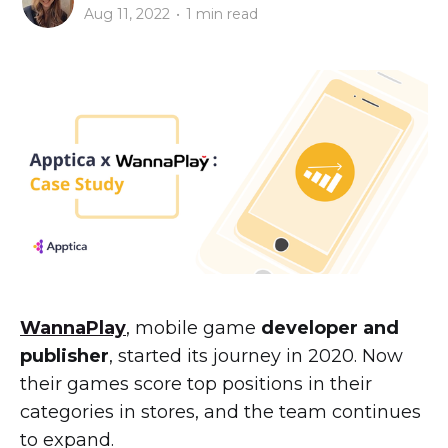
Aug 11, 2022
•
1 min read
WannaPlay
, mobile game
developer and
publisher
, started its journey in 2020. Now
their games score top positions in their
categories in stores, and the team continues
to expand.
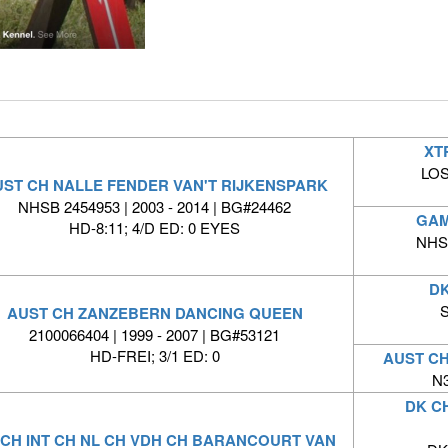
XT
LOS
ST CH NALLE FENDER VAN'T RIJKENSPARK
NHSB 2454953 | 2003 - 2014 | BG#24462
GAM
HD-8:11; 4/D ED: 0 EYES
NHSB
DK
S
AUST CH ZANZEBERN DANCING QUEEN
2100066404 | 1999 - 2007 | BG#53121
HD-FREI; 3/1 ED: 0
AUST C
N3
DK C
 CH INT CH NL CH VDH CH BARANCOURT VAN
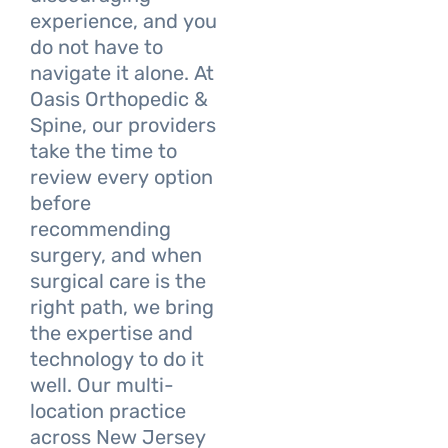
experience, and you
do not have to
navigate it alone. At
Oasis Orthopedic &
Spine, our providers
take the time to
review every option
before
recommending
surgery, and when
surgical care is the
right path, we bring
the expertise and
technology to do it
well. Our multi-
location practice
across New Jersey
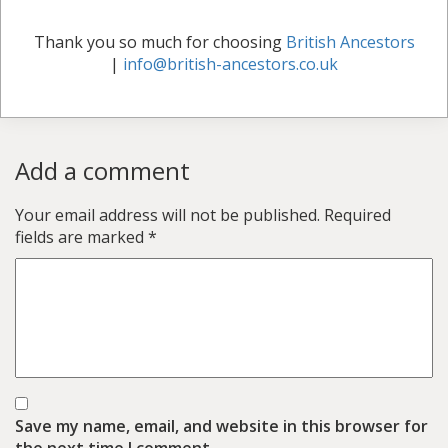
Thank you so much for choosing
British Ancestors
|
info@british-ancestors.co.uk
Add a comment
Your email address will not be published.
Required
fields are marked
*
Save my name, email, and website in this browser for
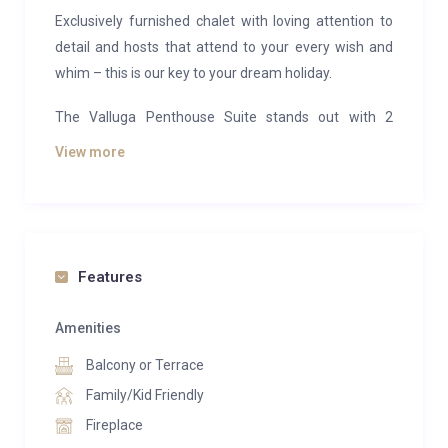
Exclusively furnished chalet with loving attention to
detail and hosts that attend to your every wish and
whim – this is our key to your dream holiday.
The Valluga Penthouse Suite stands out with 2
bedrooms, a spacious and luxurious living and dining
View more
area and a unique panoramic vista of the Zürs
mountains. The bathrooms are equipped with a
bathtub, a rain shower and a steam bath. The suite
offers absolute privacy and is of course situated on
the top floor. It contains a fully equipped kitchen and
Features
its own Finnish sauna – the ultimate highlight after a
perfect day’s skiing the slopes of Zürs.
Amenities
Balcony or Terrace
The residence offers a spa centre with finnish sauna,
turkish steam-bath, multi sensory shower and
Family/Kid Friendly
relaxation area with counter current swimming pool,
Fireplace
textile sauna.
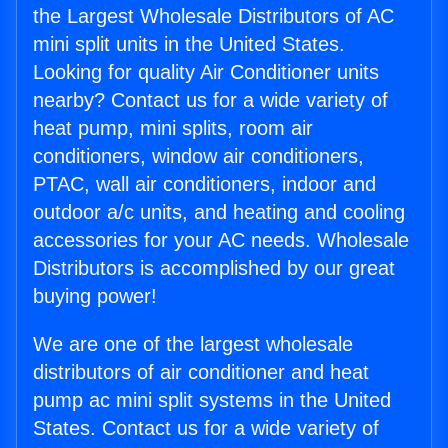
the Largest Wholesale Distributors of AC
mini split units in the United States.
Looking for quality Air Conditioner units
nearby? Contact us for a wide variety of
heat pump, mini splits, room air
conditioners, window air conditioners,
PTAC, wall air conditioners, indoor and
outdoor a/c units, and heating and cooling
accessories for your AC needs. Wholesale
Distributors is accomplished by our great
buying power!
We are one of the largest wholesale
distributors of air conditioner and heat
pump ac mini split systems in the United
States. Contact us for a wide variety of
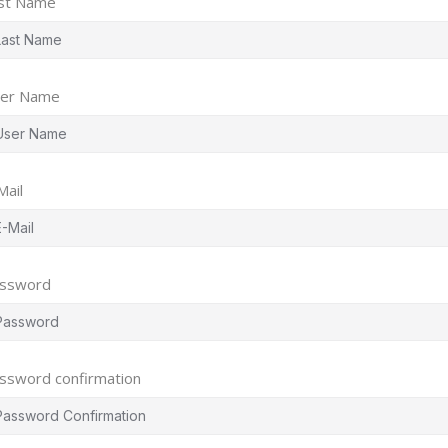
st Name
er Name
Mail
ssword
ssword confirmation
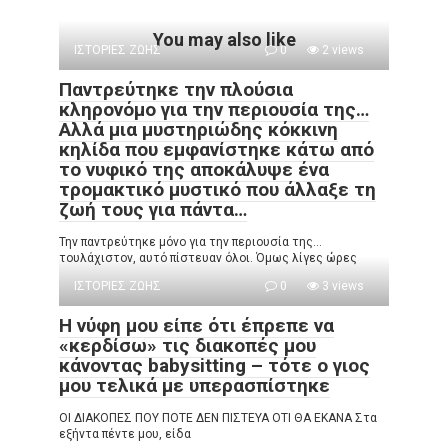
You may also like
ΙΣΤΟΡΙΕΣ ΖΩΗΣ
0
2 views
Παντρεύτηκε την πλούσια
κληρονόμο για την περιουσία της…
Αλλά μια μυστηριώδης κόκκινη
κηλίδα που εμφανίστηκε κάτω από
το νυφικό της αποκάλυψε ένα
τρομακτικό μυστικό που άλλαξε τη
ζωή τους για πάντα…
Την παντρεύτηκε μόνο για την περιουσία της…
τουλάχιστον, αυτό πίστευαν όλοι. Όμως λίγες ώρες
ΙΣΤΟΡΙΕΣ ΖΩΗΣ
0
3 views
Η νύφη μου είπε ότι έπρεπε να
«κερδίσω» τις διακοπές μου
κάνοντας babysitting – τότε ο γιος
μου τελικά με υπερασπίστηκε
ΟΙ ΔΙΑΚΟΠΕΣ ΠΟΥ ΠΟΤΕ ΔΕΝ ΠΙΣΤΕΥΑ ΟΤΙ ΘΑ ΕΚΑΝΑ Στα
εξήντα πέντε μου, είδα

====================

- _Exercise_
Leaving out only the pictures, retype every record exactly.

- _Exercise response_
Aug 11, 2022
•
1 min read
WannaPlay
, mobile game
developer and
publisher
, started its journey in 2020. Now
their games score top positions in their
categories in stores, and the team continues
to expand.
XT
LOS
ST CH NALLE FENDER VAN'T RIJKENSPARK
NHSB 2454953 | 2003 - 2014 | BG#24462
GAM
HD-8:11; 4/D ED: 0 EYES
NHSB
DK
S
AUST CH ZANZEBERN DANCING QUEEN
2100066404 | 1999 - 2007 | BG#53121
HD-FREI; 3/1 ED: 0
AUST C
N3
DK C
 CH INT CH NL CH VDH CH BARANCOURT VAN
experience, and you
do not have to
navigate it alone. At
Oasis Orthopedic &
Spine, our providers
take the time to
review every option
before
recommending
surgery, and when
surgical care is the
right path, we bring
the expertise and
technology to do it
well. Our multi-
location practice
across New Jersey
Thank you so much for choosing
British Ancestors
|
info@british-ancestors.co.uk
Add a comment
Your email address will not be published.
Required
fields are marked
*
Save my name, email, and website in this browser for
Exclusively furnished chalet with loving attention to
detail and hosts that attend to your every wish and
whim – this is our key to your dream holiday.
The Valluga Penthouse Suite stands out with 2
bedrooms, a spacious and luxurious living and dining
View more
area and a unique panoramic vista of the Zürs
mountains. The bathrooms are equipped with a
bathtub, a rain shower and a steam bath. The suite
offers absolute privacy and is of course situated on
the top floor. It contains a fully equipped kitchen and
Features
its own Finnish sauna – the ultimate highlight after a
perfect day’s skiing the slopes of Zürs.
Amenities
Balcony or Terrace
The residence offers a spa centre with finnish sauna,
turkish steam-bath, multi sensory shower and
Family/Kid Friendly
relaxation area with counter current swimming pool,
Fireplace
textile sauna.
the Largest Wholesale Distributors of AC
mini split units in the United States.
Looking for quality Air Conditioner units
nearby? Contact us for a wide variety of
heat pump, mini splits, room air
conditioners, window air conditioners,
PTAC, wall air conditioners, indoor and
outdoor a/c units, and heating and cooling
accessories for your AC needs. Wholesale
Distributors is accomplished by our great
buying power!
We are one of the largest wholesale
distributors of air conditioner and heat
pump ac mini split systems in the United
States. Contact us for a wide variety of
st Name
er Name
Mail
ssword
ssword confirmation
You may also like
ΙΣΤΟΡΙΕΣ ΖΩΗΣ
0
2 views
Παντρεύτηκε την πλούσια
κληρονόμο για την περιουσία της…
Αλλά μια μυστηριώδης κόκκινη
κηλίδα που εμφανίστηκε κάτω από
το νυφικό της αποκάλυψε ένα
τρομακτικό μυστικό που άλλαξε τη
ζωή τους για πάντα…
Την παντρεύτηκε μόνο για την περιουσία της…
τουλάχιστον, αυτό πίστευαν όλοι. Όμως λίγες ώρες
ΙΣΤΟΡΙΕΣ ΖΩΗΣ
0
3 views
Η νύφη μου είπε ότι έπρεπε να
«κερδίσω» τις διακοπές μου
κάνοντας babysitting – τότε ο γιος
μου τελικά με υπερασπίστηκε
ΟΙ ΔΙΑΚΟΠΕΣ ΠΟΥ ΠΟΤΕ ΔΕΝ ΠΙΣΤΕΥΑ ΟΤΙ ΘΑ ΕΚΑΝΑ Στα
εξήντα πέντε μου, είδα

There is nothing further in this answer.